Directions: Return, unchanged, the part of the material below that opens with the line containing "Комплекты рабочих листов и презентаций" and closes with the line containing "Tante Fanny Blätterteige", including both of those lines and leaving out the pictures.

Data shown:

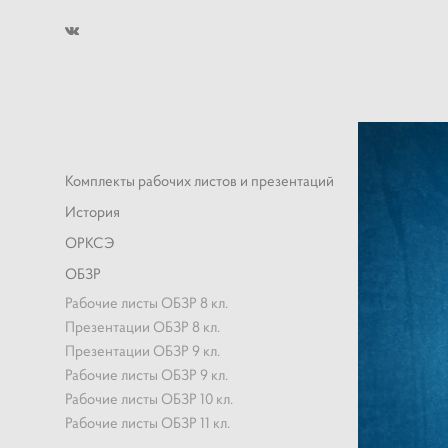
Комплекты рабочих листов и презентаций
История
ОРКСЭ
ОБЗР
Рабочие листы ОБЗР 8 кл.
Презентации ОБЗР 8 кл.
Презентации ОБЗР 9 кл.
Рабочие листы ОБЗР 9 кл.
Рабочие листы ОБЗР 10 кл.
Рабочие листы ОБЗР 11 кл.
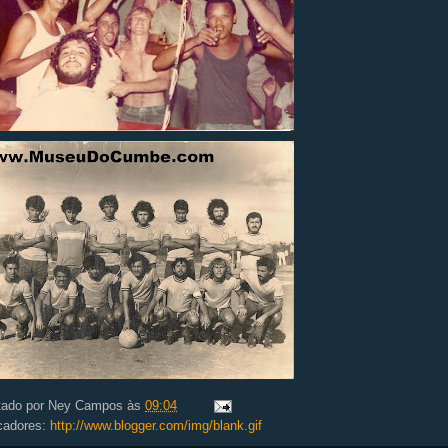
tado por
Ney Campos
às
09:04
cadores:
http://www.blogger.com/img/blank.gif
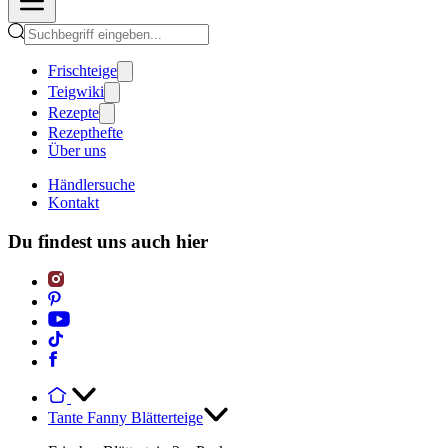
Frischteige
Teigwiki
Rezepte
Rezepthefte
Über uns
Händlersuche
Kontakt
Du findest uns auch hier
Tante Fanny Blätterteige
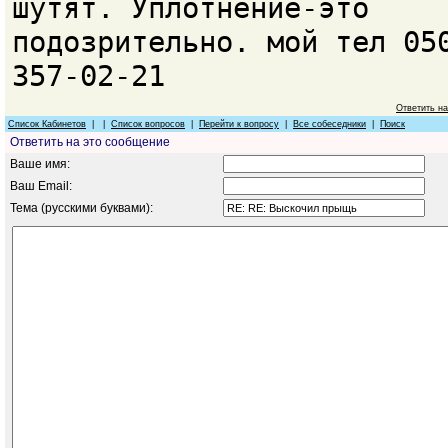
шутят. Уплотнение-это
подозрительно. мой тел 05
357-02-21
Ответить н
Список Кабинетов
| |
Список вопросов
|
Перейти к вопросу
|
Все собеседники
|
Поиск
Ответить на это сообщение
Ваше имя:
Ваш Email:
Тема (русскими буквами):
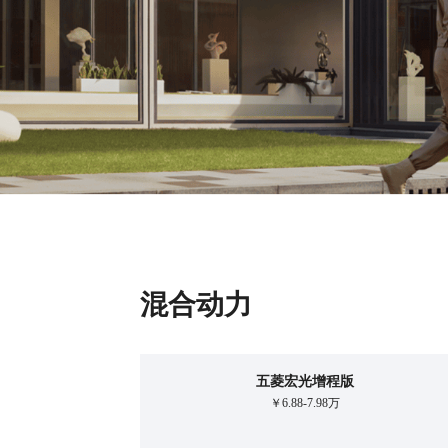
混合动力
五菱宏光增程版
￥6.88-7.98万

* * *

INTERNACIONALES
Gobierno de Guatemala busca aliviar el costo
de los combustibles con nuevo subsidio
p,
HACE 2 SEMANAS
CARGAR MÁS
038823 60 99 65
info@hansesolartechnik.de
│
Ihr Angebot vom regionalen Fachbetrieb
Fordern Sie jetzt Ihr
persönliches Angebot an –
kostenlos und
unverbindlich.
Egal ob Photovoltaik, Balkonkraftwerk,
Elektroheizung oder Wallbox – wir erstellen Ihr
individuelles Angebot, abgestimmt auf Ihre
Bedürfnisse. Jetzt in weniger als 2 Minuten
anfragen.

---

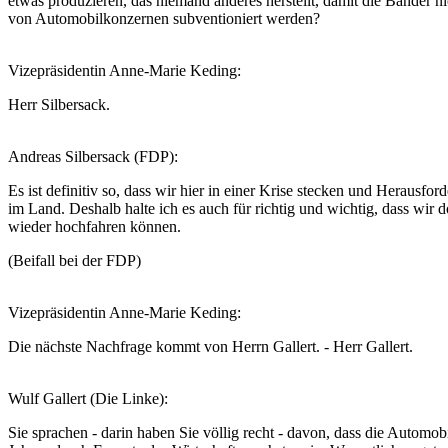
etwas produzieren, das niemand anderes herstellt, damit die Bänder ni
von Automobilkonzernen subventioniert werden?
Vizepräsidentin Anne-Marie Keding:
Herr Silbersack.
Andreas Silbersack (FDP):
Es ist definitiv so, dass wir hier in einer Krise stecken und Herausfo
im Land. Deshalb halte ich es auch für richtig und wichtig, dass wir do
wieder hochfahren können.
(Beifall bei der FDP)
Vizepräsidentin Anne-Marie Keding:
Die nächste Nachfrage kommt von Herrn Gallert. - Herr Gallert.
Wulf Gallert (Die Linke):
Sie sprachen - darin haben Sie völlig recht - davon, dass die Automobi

Solution to this task:
Комплекты рабочих листов и презентаций
История
ОРКСЭ
ОБЗР
Рабочие листы ОБЗР 8 кл.
Презентации ОБЗР 8 кл.
Презентации ОБЗР 9 кл.
Рабочие листы ОБЗР 9 кл.
Рабочие листы ОБЗР 10 кл.
Рабочие листы ОБЗР 11 кл.
tado por
Ney Campos
às
09:04
cadores:
http://www.blogger.com/img/blank.gif
Frischteige
Teigwiki
Rezepte
Rezepthefte
Über uns
Händlersuche
Kontakt
Du findest uns auch hier
Tante Fanny Blätterteige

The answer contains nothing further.